-- Quoted passage --
———

Terry J. Reedy <tjre...@udel.edu> added the comment:

The effort to match caret lines to general unicode is similar to a previous 
issue that was closed as futile.  (But I could not find it.)  It has a downside 
that should be considered.

The fundamental problem is that there is no fixed pitch font for unicode. (Let 
alone any font covering all of unicode.) Nor is there a single-double width 
definition, or font, for all of unicode.  Some character sets are not amenable 
to such treatment.

To see the problem easier, open, for instance, IDLE's option/settings dialog, 
showing the fonts tab and a multi-script sample.  On Windows, select what I 
believe is the most 'fixed' font -- Courier New.  ASCII, Latin1, IPA, Greek, 
Cyrillic, Hebrew, and Arabic are all rendered in the same fixed pitch.  But the 
last 4 Cyrillic characters of "...ЪъЭэѠѤѬӜ" are extremely cramped and may be 
rendered differently from the rest.  The East Asian characters are in a 
different fixed pitch, about 1.6 times the Ascii, etc. fixed pitch.  (So the 
double-wide 2 is 1.6 rounded up.  And with some fonts, the East Asian scripts 
are not all the same pitch.)  The South Asian script are variable pitch and for 
the sample chars, average wider than 1 (they have 20 chars, like the Ascii, 
etc, lines).  Tamil, especially, has a wide range of widths, with the widest as 
wide as the East Asian chars.

———

-- Parts of the exercise --
1. From the caret-line comment, extract the part that opens with the words containing "To see the problem" and closes with "East Asian chars.".
2. In the caret-line comment, how wide is the fixed pitch of the East Asian characters compared with the ASCII pitch?
3. Write what follows the last sentence of the comment on matching caret lines to unicode.

-- Records shown --

———

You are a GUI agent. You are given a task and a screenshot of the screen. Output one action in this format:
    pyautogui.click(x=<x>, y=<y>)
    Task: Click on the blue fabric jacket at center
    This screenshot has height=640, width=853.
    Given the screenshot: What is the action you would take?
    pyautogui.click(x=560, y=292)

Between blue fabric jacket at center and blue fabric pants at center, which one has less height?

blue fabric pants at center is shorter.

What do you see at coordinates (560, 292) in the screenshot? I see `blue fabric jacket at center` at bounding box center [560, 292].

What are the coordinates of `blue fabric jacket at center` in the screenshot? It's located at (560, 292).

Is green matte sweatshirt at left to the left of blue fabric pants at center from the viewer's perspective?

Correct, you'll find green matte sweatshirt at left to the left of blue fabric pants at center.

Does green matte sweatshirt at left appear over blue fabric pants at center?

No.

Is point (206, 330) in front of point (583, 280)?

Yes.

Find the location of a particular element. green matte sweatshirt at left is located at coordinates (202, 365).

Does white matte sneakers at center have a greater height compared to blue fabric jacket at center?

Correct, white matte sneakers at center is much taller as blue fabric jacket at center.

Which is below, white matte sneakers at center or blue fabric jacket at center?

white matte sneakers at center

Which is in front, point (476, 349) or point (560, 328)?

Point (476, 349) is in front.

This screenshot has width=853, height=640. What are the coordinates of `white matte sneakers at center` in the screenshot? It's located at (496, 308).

———

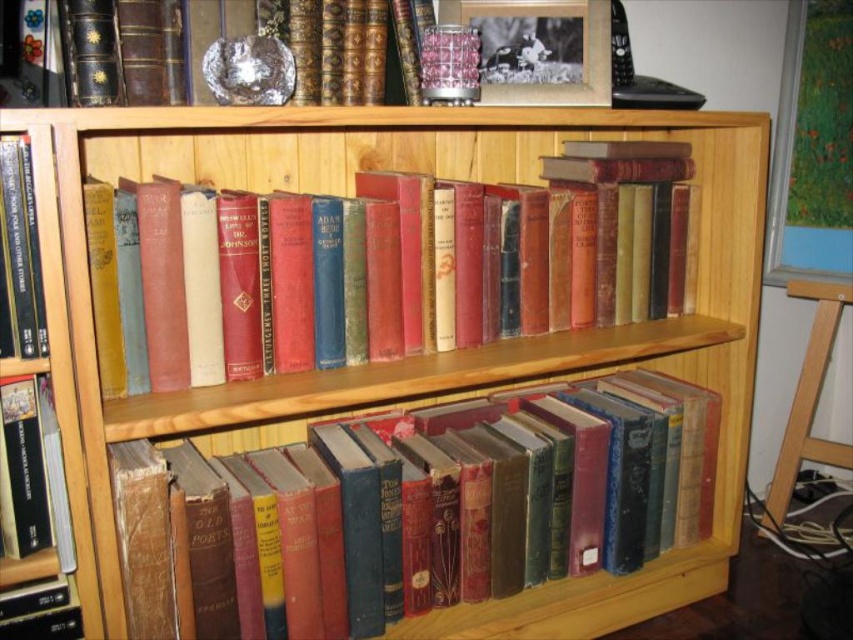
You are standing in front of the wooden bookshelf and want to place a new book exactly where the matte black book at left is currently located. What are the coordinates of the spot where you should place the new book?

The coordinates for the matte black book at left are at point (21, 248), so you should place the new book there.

———

-- Responses per task --
1.
To see the problem easier, open, for instance, IDLE's option/settings dialog, 
showing the fonts tab and a multi-script sample.  On Windows, select what I 
believe is the most 'fixed' font -- Courier New.  ASCII, Latin1, IPA, Greek, 
Cyrillic, Hebrew, and Arabic are all rendered in the same fixed pitch.  But the 
last 4 Cyrillic characters of "...ЪъЭэѠѤѬӜ" are extremely cramped and may be 
rendered differently from the rest.  The East Asian characters are in a 
different fixed pitch, about 1.6 times the Ascii, etc. fixed pitch.  (So the 
double-wide 2 is 1.6 rounded up.  And with some fonts, the East Asian scripts 
are not all the same pitch.)  The South Asian script are variable pitch and for 
the sample chars, average wider than 1 (they have 20 chars, like the Ascii, 
etc, lines).  Tamil, especially, has a wide range of widths, with the widest as 
wide as the East Asian chars.

2. About 1.6 times the ASCII fixed pitch.

3.
On Windows, on my machine, pasting the sample text between quotes results in 
the Greek chars, the last 4 Cyrillic chars, and all Asian chars (including 
Hebrew and Arabic) being replaced by replacement chars.  (I thought that this 
was better once, but maybe I mis-remember.)  While one can get script-specific 
fonts, the fixed-pitch South Asian fonts I tried on Mac were hardly readable.  
My conclusion is that people using certain scripts and anyone wanting a wide 
variety of scripts needs to use a GUI-based editor and shell rather than a 
fixed-pitch terminal/console.

As long as the caret line has 1 char per code char, a GUI program can use it to 
mark code characters, and do so differently for '~' and '^'.  If some of these 
chars are doubled, exact character information is lost.  If you go ahead with 
this, please use a third character, such as '-', for additions.  GUI programs 
could then ignore these, given that they can otherwise can get the start 
character information.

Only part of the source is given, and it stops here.